## WORKING DATA
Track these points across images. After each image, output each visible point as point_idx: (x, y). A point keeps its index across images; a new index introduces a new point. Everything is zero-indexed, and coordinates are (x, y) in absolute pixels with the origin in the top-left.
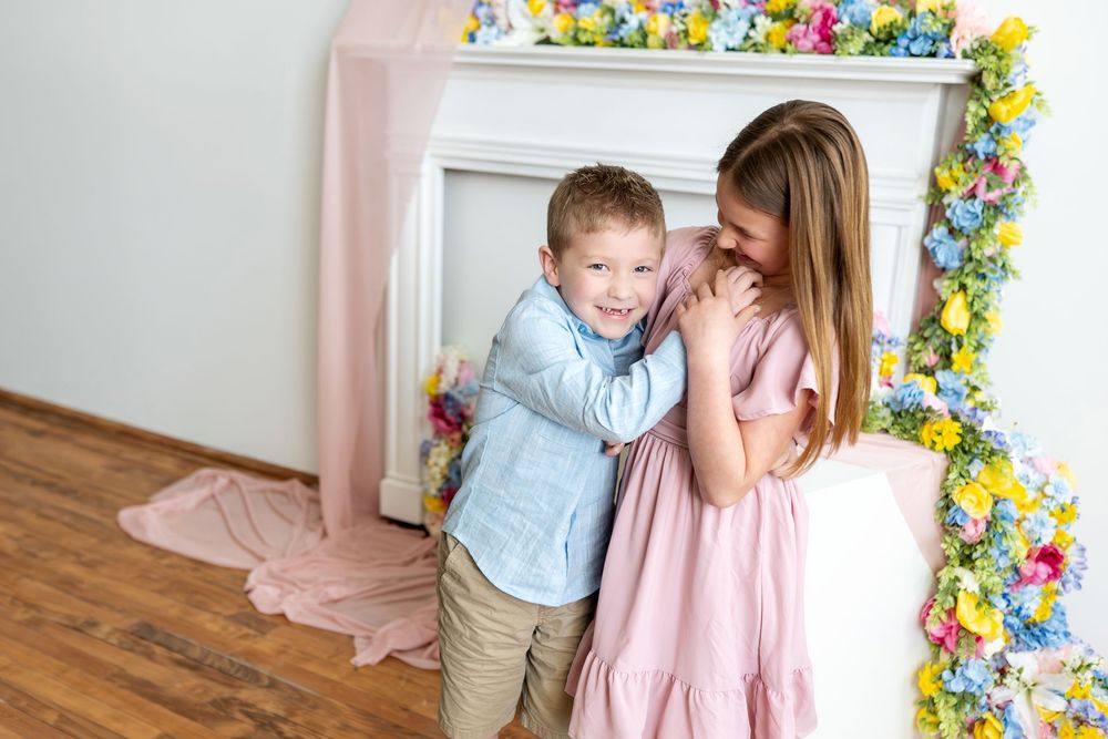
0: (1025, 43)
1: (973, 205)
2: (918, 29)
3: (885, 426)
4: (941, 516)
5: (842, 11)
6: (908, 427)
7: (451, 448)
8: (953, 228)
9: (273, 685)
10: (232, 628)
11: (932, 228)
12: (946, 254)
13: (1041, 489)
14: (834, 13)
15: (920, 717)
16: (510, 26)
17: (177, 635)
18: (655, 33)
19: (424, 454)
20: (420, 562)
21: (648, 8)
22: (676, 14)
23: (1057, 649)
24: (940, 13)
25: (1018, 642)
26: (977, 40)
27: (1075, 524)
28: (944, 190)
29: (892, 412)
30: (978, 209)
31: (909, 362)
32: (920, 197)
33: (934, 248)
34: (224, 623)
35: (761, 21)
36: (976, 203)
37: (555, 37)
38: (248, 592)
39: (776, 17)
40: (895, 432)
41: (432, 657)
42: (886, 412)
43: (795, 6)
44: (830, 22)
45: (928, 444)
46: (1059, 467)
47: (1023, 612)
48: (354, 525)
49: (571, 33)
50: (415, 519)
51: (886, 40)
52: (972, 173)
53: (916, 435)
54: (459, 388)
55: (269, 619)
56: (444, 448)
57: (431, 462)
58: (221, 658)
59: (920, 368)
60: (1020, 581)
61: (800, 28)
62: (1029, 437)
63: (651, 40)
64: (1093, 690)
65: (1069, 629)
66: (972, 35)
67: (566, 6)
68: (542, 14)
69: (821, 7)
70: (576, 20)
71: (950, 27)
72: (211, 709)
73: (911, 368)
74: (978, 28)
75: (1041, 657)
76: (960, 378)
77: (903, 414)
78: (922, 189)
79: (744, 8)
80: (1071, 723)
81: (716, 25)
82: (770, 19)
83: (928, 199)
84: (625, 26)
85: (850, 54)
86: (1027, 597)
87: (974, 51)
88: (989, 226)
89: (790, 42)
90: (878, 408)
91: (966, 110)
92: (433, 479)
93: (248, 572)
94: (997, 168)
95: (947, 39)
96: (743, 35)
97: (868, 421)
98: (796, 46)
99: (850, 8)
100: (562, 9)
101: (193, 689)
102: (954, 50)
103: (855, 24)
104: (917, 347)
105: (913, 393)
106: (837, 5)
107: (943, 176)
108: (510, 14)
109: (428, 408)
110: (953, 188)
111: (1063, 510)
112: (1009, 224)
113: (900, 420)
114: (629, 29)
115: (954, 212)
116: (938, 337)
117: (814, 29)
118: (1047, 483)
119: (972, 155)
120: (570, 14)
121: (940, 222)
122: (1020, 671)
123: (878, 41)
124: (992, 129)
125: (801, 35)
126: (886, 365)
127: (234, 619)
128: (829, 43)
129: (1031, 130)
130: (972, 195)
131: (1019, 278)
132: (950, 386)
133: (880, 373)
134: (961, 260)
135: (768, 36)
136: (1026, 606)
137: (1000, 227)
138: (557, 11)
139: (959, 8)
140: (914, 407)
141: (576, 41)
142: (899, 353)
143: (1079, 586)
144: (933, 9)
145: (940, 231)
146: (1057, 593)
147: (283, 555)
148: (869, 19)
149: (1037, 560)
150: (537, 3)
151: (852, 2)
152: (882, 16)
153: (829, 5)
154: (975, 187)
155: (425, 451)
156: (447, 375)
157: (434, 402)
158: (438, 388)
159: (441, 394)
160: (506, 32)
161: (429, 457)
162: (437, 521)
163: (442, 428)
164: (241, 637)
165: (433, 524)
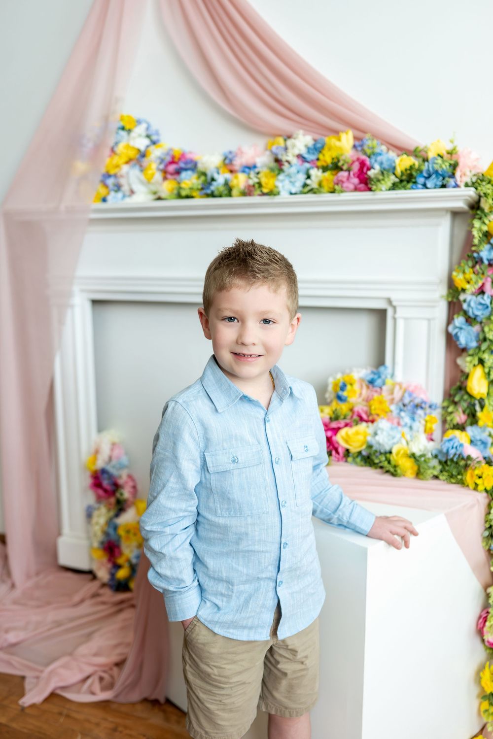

## WORK INSTRUCTION
Reproduce every line of the records above verbatim, leaving out the pictures.

## WRITTEN REPLY
Track these points across images. After each image, output each visible point as point_idx: (x, y). A point keeps its index across images; a new index introduces a new point. Everything is zero-indexed, and coordinates are (x, y) in absolute pixels with the origin in the top-left.
0: (1025, 43)
1: (973, 205)
2: (918, 29)
3: (885, 426)
4: (941, 516)
5: (842, 11)
6: (908, 427)
7: (451, 448)
8: (953, 228)
9: (273, 685)
10: (232, 628)
11: (932, 228)
12: (946, 254)
13: (1041, 489)
14: (834, 13)
15: (920, 717)
16: (510, 26)
17: (177, 635)
18: (655, 33)
19: (424, 454)
20: (420, 562)
21: (648, 8)
22: (676, 14)
23: (1057, 649)
24: (940, 13)
25: (1018, 642)
26: (977, 40)
27: (1075, 524)
28: (944, 190)
29: (892, 412)
30: (978, 209)
31: (909, 362)
32: (920, 197)
33: (934, 248)
34: (224, 623)
35: (761, 21)
36: (976, 203)
37: (555, 37)
38: (248, 592)
39: (776, 17)
40: (895, 432)
41: (432, 657)
42: (886, 412)
43: (795, 6)
44: (830, 22)
45: (928, 444)
46: (1059, 467)
47: (1023, 612)
48: (354, 525)
49: (571, 33)
50: (415, 519)
51: (886, 40)
52: (972, 173)
53: (916, 435)
54: (459, 388)
55: (269, 619)
56: (444, 448)
57: (431, 462)
58: (221, 658)
59: (920, 368)
60: (1020, 581)
61: (800, 28)
62: (1029, 437)
63: (651, 40)
64: (1093, 690)
65: (1069, 629)
66: (972, 35)
67: (566, 6)
68: (542, 14)
69: (821, 7)
70: (576, 20)
71: (950, 27)
72: (211, 709)
73: (911, 368)
74: (978, 28)
75: (1041, 657)
76: (960, 378)
77: (903, 414)
78: (922, 189)
79: (744, 8)
80: (1071, 723)
81: (716, 25)
82: (770, 19)
83: (928, 199)
84: (625, 26)
85: (850, 54)
86: (1027, 597)
87: (974, 51)
88: (989, 226)
89: (790, 42)
90: (878, 408)
91: (966, 110)
92: (433, 479)
93: (248, 572)
94: (997, 168)
95: (947, 39)
96: (743, 35)
97: (868, 421)
98: (796, 46)
99: (850, 8)
100: (562, 9)
101: (193, 689)
102: (954, 50)
103: (855, 24)
104: (917, 347)
105: (913, 393)
106: (837, 5)
107: (943, 176)
108: (510, 14)
109: (428, 408)
110: (953, 188)
111: (1063, 510)
112: (1009, 224)
113: (900, 420)
114: (629, 29)
115: (954, 212)
116: (938, 337)
117: (814, 29)
118: (1047, 483)
119: (972, 155)
120: (570, 14)
121: (940, 222)
122: (1020, 671)
123: (878, 41)
124: (992, 129)
125: (801, 35)
126: (886, 365)
127: (234, 619)
128: (829, 43)
129: (1031, 130)
130: (972, 195)
131: (1019, 278)
132: (950, 386)
133: (880, 373)
134: (961, 260)
135: (768, 36)
136: (1026, 606)
137: (1000, 227)
138: (557, 11)
139: (959, 8)
140: (914, 407)
141: (576, 41)
142: (899, 353)
143: (1079, 586)
144: (933, 9)
145: (940, 231)
146: (1057, 593)
147: (283, 555)
148: (869, 19)
149: (1037, 560)
150: (537, 3)
151: (852, 2)
152: (882, 16)
153: (829, 5)
154: (975, 187)
155: (425, 451)
156: (447, 375)
157: (434, 402)
158: (438, 388)
159: (441, 394)
160: (506, 32)
161: (429, 457)
162: (437, 521)
163: (442, 428)
164: (241, 637)
165: (433, 524)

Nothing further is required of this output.